Dans exactement 16 semaines, s’ouvriront les Jeux de Paris 2024 et l’entrée en lice des équipes de France championnes olympiques en titre. Avec les 50 nuances de Jeux, nous désirons vous faire revivre, chaque semaine, les épopées de l’équipe de France au travers de huit olympiades, de Barcelone 92 avec la première médaille décrochée par les Bronzés de Daniel Costantini, jusqu’à Tokyo où les deux collectifs se sont parés d’or. Des histoires singulières, des anecdotes, des portraits, des coups d’arrêts aussi où pendant trois éditions (1996, 2000 et 2004), le handball français rongeait son frein pour mieux briller à Pékin et à Tokyo, en passant par Londres et Rio. 35e épisode avec « Un dimanche en campagne. »

PÉKIN 2008 – HOMMES
Un dimanche en campagne

C’est un dimanche, l’avant-dernier dimanche d’août. Peu après l’heure du déjeuner. Les abords du palais national omnisports de Pékin foisonnent de badauds, de partisans. On devine comme une frénésie, un tumulte fraternel. Les 19 000 places pour la finale se sont arrachées. Certaines se revendent encore à des prix exorbitants.

Ce soir, la cérémonie de clôture imaginée par Zhang Yimou au « Nid d’oiseau » s’annonce loufoque et amusante. Wei Wei et Sun Nan vont reprendre en coeur Beijing Beijing, le tube de l’été. On a, pour notre part, hâte d’entendre le Whole Lotta Love de Jimmy Page et Leona Lewis. Guo Jinlong, le Maire remettra ensuite le drapeau olympique à Boris Johnson et un feu d’artifice servira de rideau à cette 29e édition. L’édition d’Usain Bolt. De Michael Phelps.

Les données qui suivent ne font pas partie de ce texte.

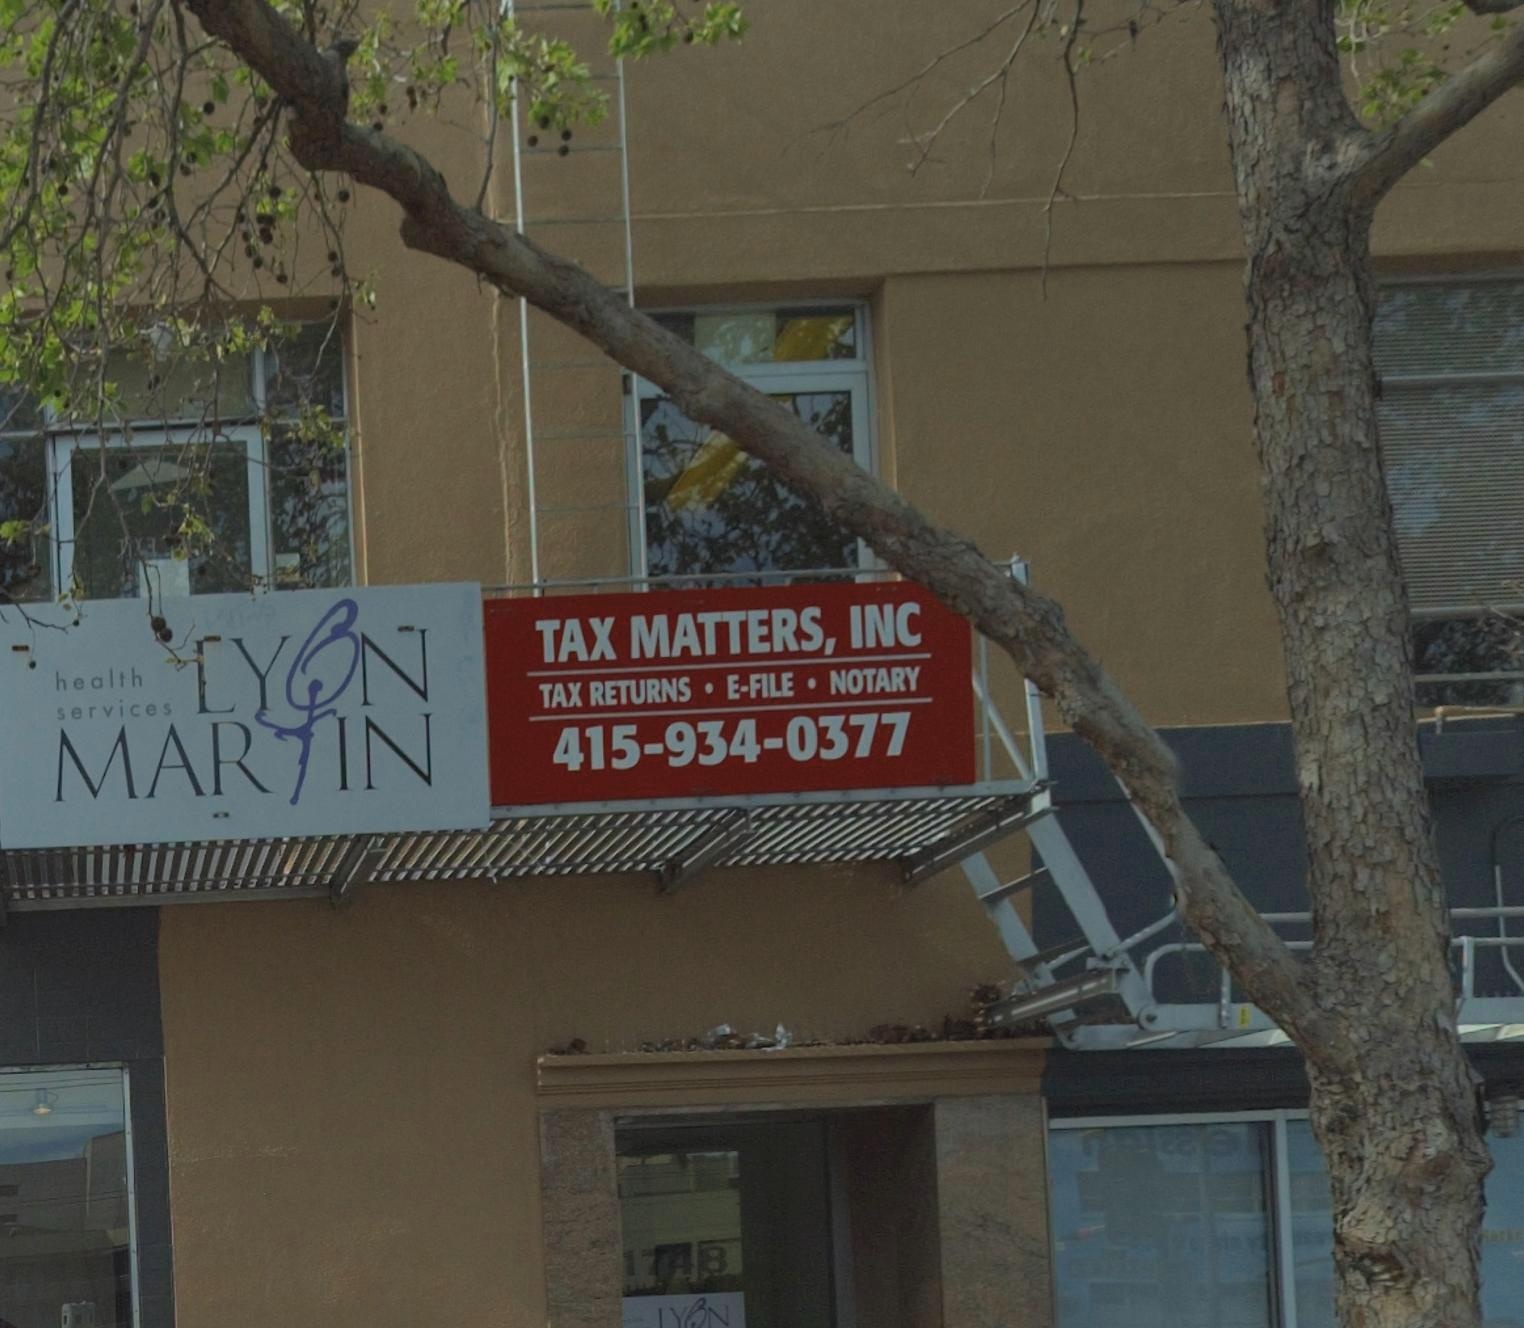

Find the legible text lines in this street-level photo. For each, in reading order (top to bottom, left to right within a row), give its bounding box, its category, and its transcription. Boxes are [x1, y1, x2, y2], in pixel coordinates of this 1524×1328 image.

Mais il y a donc cette ultime épreuve. La finale du tournoi masculin de handball. France – Islande. L’assurance d’une 43e médaille pour la délégation tricolore. Sans doute la septième couleur or. Les Français sont invaincus dans ce Tournoi. Irrésistibles. Thierry Omeyer vole. Bertrand Gille étincelle. Daniel Narcisse plane. Dès la 17e minute, le match est plié. Emballé. Les Bleus sont enfin champions olympiques.

L’exhibition ne se résume pas au 40×20. L’attraction est partout. Dans les tribunes. Dans ce coin tricolore, là-bas, à quelques mètres du banc bleu. Tous les médaillés français encore présents en Chine sont là. Alain Bernard. Alexis Vastine. Les frères Guénot. Ils sont tous comme des gosses. Turbulents. Espiègles. Heureux. Peinturlurés de bleu, de blanc, et de rouge. Serrés. Exaltés comme dans le kop d’Anfield Road. On aperçoit aussi Laurent Jalabert. Stéphane Diagana. Richard Dacoury. Virginie Dedieu. Alain Fabiani. Émilie Le Pennec. Tous séduits. Tous conquis. Blessé, Pascal Gentil n’a pu défendre ses chances. Mais il est là lui aussi. Mutin. Il se prend soudain pour Jean-Claude Van Damme et claque un grand écart entre deux strapontins. La liesse gagne toutes les tribunes. « En fait, se souvient Philippe Bana, c’était comme une messe, un moment non pas de recueillement mais de communion. Les Jeux s’achevaient, tout le monde avait envie de les prolonger… »

Le président se souvient par-dessus tout de cette harmonie, de cette idée « d’une véritable famille olympique. » « Pour la première fois, peut-être, dit-il, nous avions la sensation de figurer parmi les tauliers de cette famille. Que ce soit dans la salle ce soir-là, au club France où dans le bus sur les Champs-Elysées, le regard n’était plus tout à fait le même. »

Ce 24 août 2008, la fête s’est poursuivie dans le Novotel Xin Qiao, non loin de la place Tiananmen et de la Cité Interdite. Un dimanche pas vraiment ordinaire.